# START OF Selection

Leave-one-out Cross validation c_total
C-index = 0.9135875520490905
Leave-one-out Cross validation Cd
C-index = 0.8991276129467296
Leave-one-out Cross validation Pb
C-index = 0.8734246575342466


In [9]:
df_a = df.values
pred_c_total= []
pred_Cd= []
pred_Pb= []
true_labels = df_a[:,[0,1,2]]
true_c_total = []


for x in range(len(df_a)):
        #Select row for testing
        testset = df_a[x, [3,4,5]]
        
        #Delete row that is used for testing to create training set ( Leave-one-out cross-validation)
        trainset = np.delete(df_a, (x), axis=0)
        
        knn = KNeighborsRegressor(n_neighbors=3)
        knn.fit(trainset[:,[3,4,5]], trainset[:,[0,1,2]])
        #Prediction on testset row
        prediction = knn.predict([testset])
        
        # Add predicitons to separate list by output
        pred_c_total.append(prediction[0][0])
        pred_Cd.append(prediction[0][1])
        pred_Pb.append(prediction[0][2])
        

#Calculate each C-index
C_total_cindex = cindex(true_labels[:,0], pred_c_total)
Cd_cindex = cindex(true_labels[:,1], pred_Cd)
Pb_cindex = cindex(true_labels[:,2], pred_Pb)

print('C_total C-index:', C_total_cindex)
print('Cd C-index:', Cd_cindex)
print('Pb C-index:', Pb_cindex)

C_total C-index: 0.9135875520490905
Cd C-index: 0.8991276129467296
Pb C-index: 0.8734246575342466


## Results for Leave-Replicas-Out cross-validation

In [10]:
df_replicas =df.drop_duplicates(['Cd','Pb'],keep= 'first')
mixture_cd = df_replicas['Cd'].values
mixture_pb = df_replicas['Pb'].values
c_total = df['c_total'].values


In [11]:
#In this cell run your script for leave-Replicas-Out cross-validation and print the corresponding results.


true_labels = []
true_c_total = []
c_total_cindex_array = []
true_labels_c = []
Cd_cindex = []
Pb_cindex = []

for m in range(len(df_replicas)):
    pred_c_total= []
    pred_Cd= []
    pred_Pb= []
    
    # get replicas row indices
    test_index = np.where((df_a[:,1] == mixture_cd[m]) & (df_a[:,2] == mixture_pb[m]))

    # create test set using the replicas indices
    testset = df_a[test_index]
     #get c_total true value for each mixture
    true_index = test_index[0][0]
    true_labels_c.append(c_total[true_index])

# END OF Selection
# START OF Data excerpts

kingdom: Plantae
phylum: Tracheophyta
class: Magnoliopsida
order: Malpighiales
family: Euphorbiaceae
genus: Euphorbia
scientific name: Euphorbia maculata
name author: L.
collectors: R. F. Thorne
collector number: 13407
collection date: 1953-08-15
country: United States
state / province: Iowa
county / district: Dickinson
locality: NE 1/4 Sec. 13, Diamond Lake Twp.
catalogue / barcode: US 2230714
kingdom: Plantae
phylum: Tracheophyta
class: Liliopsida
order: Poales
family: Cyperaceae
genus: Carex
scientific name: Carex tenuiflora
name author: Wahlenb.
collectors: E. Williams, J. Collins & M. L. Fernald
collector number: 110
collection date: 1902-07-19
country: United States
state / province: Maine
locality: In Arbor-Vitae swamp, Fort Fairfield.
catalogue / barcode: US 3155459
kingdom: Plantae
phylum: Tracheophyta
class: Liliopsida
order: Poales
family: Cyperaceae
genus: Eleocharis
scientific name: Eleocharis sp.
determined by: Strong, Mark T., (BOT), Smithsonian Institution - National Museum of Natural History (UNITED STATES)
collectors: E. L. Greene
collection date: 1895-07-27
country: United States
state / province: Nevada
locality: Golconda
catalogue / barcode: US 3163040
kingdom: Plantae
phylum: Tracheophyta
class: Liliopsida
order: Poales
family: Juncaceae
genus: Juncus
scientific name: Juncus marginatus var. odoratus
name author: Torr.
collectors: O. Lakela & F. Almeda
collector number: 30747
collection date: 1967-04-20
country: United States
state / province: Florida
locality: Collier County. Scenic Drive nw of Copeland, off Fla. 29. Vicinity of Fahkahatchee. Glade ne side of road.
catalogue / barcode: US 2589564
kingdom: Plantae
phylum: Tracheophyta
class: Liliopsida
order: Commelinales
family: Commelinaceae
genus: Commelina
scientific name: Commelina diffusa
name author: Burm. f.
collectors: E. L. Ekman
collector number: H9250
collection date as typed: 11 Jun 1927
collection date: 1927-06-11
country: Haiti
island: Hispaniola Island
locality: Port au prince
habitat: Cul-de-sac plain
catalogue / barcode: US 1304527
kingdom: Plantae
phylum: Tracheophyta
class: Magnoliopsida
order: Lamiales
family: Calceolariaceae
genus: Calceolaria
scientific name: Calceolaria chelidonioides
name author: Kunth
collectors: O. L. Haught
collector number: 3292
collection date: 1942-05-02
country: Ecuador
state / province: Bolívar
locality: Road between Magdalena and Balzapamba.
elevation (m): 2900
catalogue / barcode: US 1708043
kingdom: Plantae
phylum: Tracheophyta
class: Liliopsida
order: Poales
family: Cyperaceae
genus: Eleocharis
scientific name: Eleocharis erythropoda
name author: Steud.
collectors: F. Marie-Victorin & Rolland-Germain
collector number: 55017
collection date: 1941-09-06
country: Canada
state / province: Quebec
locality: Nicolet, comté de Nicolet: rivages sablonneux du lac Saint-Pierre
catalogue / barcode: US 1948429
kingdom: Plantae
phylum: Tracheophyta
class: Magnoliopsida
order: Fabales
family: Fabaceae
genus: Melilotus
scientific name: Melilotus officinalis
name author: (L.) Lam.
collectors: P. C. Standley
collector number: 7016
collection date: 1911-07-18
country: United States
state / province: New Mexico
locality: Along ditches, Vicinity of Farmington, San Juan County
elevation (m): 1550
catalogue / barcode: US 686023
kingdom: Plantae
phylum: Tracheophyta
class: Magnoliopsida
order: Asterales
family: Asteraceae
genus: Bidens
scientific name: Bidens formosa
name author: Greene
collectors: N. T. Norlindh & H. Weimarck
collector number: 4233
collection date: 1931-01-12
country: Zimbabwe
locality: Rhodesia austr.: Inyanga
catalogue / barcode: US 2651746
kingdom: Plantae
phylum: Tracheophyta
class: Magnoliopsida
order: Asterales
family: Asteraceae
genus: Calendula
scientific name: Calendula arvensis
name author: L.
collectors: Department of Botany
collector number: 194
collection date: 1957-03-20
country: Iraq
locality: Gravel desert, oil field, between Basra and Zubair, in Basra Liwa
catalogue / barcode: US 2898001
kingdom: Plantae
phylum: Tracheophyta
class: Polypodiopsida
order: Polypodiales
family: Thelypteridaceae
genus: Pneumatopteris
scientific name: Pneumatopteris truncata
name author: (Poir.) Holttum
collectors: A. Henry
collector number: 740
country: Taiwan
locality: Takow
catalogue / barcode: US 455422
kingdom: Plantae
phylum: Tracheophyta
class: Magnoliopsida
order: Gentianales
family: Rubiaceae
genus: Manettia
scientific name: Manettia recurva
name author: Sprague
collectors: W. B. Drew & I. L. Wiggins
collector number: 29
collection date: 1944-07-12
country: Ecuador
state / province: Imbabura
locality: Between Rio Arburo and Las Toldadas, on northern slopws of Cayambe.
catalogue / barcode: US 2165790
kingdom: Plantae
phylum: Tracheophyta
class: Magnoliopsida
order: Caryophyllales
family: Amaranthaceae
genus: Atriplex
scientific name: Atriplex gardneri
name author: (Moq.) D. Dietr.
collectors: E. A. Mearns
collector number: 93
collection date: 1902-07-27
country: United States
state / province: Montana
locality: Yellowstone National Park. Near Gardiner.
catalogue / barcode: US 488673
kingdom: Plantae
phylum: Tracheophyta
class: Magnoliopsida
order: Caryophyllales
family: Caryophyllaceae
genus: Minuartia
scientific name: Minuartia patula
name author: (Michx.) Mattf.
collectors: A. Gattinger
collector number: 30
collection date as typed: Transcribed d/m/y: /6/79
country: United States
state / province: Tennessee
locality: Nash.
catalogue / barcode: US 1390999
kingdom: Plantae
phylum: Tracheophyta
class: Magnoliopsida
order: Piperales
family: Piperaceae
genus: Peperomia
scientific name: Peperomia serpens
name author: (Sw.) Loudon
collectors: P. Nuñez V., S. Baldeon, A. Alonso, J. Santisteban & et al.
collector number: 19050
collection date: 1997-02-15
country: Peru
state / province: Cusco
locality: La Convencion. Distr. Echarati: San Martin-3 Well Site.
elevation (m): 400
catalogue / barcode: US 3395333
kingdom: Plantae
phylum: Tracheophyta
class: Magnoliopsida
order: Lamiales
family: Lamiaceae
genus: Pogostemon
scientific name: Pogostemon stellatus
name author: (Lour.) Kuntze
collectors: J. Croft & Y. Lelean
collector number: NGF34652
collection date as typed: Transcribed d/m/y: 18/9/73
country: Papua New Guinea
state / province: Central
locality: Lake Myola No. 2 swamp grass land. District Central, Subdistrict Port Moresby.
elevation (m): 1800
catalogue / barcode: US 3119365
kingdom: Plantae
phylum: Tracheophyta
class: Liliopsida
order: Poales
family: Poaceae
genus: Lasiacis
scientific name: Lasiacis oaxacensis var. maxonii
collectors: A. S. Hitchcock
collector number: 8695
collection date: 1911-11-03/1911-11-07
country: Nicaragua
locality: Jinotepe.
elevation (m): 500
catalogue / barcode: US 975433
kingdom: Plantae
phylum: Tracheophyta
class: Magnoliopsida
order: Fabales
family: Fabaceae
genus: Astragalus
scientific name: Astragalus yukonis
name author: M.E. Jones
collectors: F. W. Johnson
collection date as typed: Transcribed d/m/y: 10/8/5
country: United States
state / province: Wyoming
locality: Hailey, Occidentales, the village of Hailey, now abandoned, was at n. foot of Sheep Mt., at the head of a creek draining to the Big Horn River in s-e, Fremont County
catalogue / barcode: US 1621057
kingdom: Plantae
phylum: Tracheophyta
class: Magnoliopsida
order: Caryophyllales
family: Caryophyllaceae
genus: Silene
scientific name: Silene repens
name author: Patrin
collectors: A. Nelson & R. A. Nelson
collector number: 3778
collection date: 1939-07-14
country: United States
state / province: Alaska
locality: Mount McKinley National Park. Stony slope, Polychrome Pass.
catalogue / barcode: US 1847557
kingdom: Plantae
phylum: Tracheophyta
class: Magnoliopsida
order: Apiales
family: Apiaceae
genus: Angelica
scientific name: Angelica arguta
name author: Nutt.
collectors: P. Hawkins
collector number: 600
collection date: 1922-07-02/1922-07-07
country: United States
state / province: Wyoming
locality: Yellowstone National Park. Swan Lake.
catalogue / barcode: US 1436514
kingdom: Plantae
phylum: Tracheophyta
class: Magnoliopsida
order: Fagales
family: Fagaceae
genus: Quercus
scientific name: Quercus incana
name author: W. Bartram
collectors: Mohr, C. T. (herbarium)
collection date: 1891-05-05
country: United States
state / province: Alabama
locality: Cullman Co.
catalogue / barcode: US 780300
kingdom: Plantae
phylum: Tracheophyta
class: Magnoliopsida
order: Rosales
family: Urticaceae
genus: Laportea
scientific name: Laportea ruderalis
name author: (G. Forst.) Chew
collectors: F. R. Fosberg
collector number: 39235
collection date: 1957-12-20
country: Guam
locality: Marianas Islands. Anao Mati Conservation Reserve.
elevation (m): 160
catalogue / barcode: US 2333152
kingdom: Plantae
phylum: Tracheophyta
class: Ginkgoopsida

# END OF Data excerpts

▶ [Requirement A]: In the cross-validation code, what value is given for n_neighbors in KNeighborsRegressor?
▶ [Requirement B]: Copy the listing from its first line through the line that contains "collectors: E. Williams, J.", including both of those lines.
The listing bears no relation to the cross-validation code.

▶ [Problem solution A]: 3

▶ [Problem solution B]:
kingdom: Plantae
phylum: Tracheophyta
class: Magnoliopsida
order: Malpighiales
family: Euphorbiaceae
genus: Euphorbia
scientific name: Euphorbia maculata
name author: L.
collectors: R. F. Thorne
collector number: 13407
collection date: 1953-08-15
country: United States
state / province: Iowa
county / district: Dickinson
locality: NE 1/4 Sec. 13, Diamond Lake Twp.
catalogue / barcode: US 2230714
kingdom: Plantae
phylum: Tracheophyta
class: Liliopsida
order: Poales
family: Cyperaceae
genus: Carex
scientific name: Carex tenuiflora
name author: Wahlenb.
collectors: E. Williams, J. Collins & M. L. Fernald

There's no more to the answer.